In addition to the vast number of options available, there are those 3 big numbers on the front of all of the containers. How do you decipher their meaning and compare them? And then there is the battle of organic vs. chemical (or inorganic) vying for your loyalty and your dollar.
We'll begin with the numbers on the front of the containers, because a basic understanding of what they represent can often narrow down the selection and help you choose one fairly quickly. The numbers represent the percentage, by weight, of nitrogen, phosphorus, and potassium (or NPK) in the container, and they are always in the same order regardless of the brand. What is it about those numbers that earns them such a prominent display on the front of all of those containers?

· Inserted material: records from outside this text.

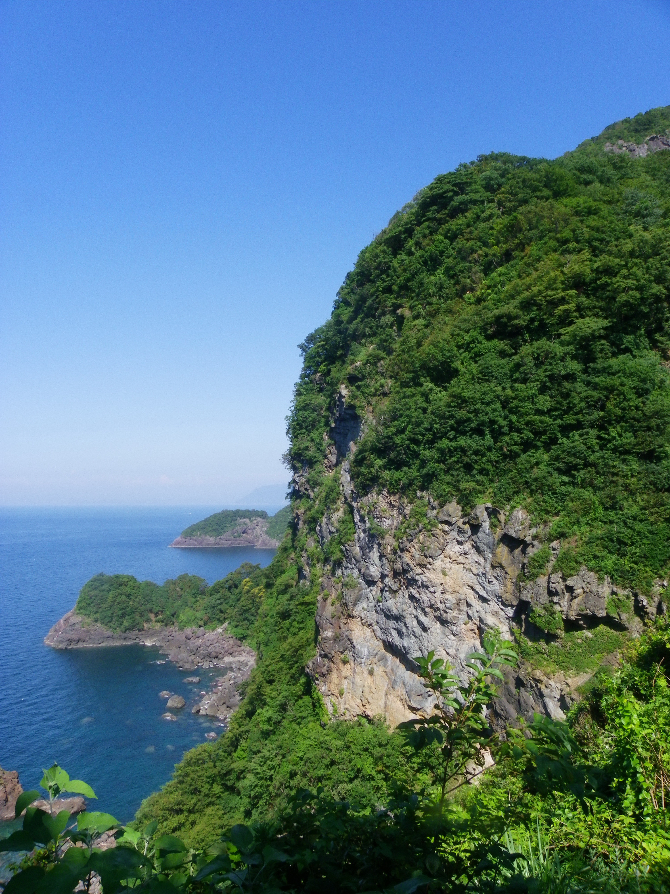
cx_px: 335
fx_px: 671
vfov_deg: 67.3
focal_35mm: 26
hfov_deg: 53.1
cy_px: 447
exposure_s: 1/200
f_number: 7.1
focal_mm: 4.6
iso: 100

In regards to the battle between organic and inorganic, I'll begin by explaining what each of these terms means. Organic fertilizers are made up of natural materials from plants and animals such as manures, plant waste, and blood meal, as well as some minerals. Inorganic fertilizers are made from minerals or from synthetic chemicals. Take a look at the photo above and notice the difference in appearance between these organic and inorganic fertilizers. The organic is on the left and it looks like dirt! It also smells earthy. The inorganic on the right has a mineral appearance and has a chemical smell to it.
In recent years, inorganic fertilizers (and pesticides, as well) have been maligned by many as always being the wrong choice. There are some situations where inorganic is a better choice, but generally organic options are recommended when available. Organic fertilizers, while not as quickly available to plants because they are not as concentrated and must first be broken down by microorganisms in the soil, do improve the health of soil over time. Inorganic fertilizers not only don't improve the soil, they have been found to cause the microorganisms to disappear over time.
As experience is gained with gardening, eventually you may also find that you can make your own organic fertilizers at home very inexpensively and possibly even at no cost. Manures from cows, chickens, rabbits, and a variety of other animals make excellent organic fertilizer, as does composted kitchen and garden debris.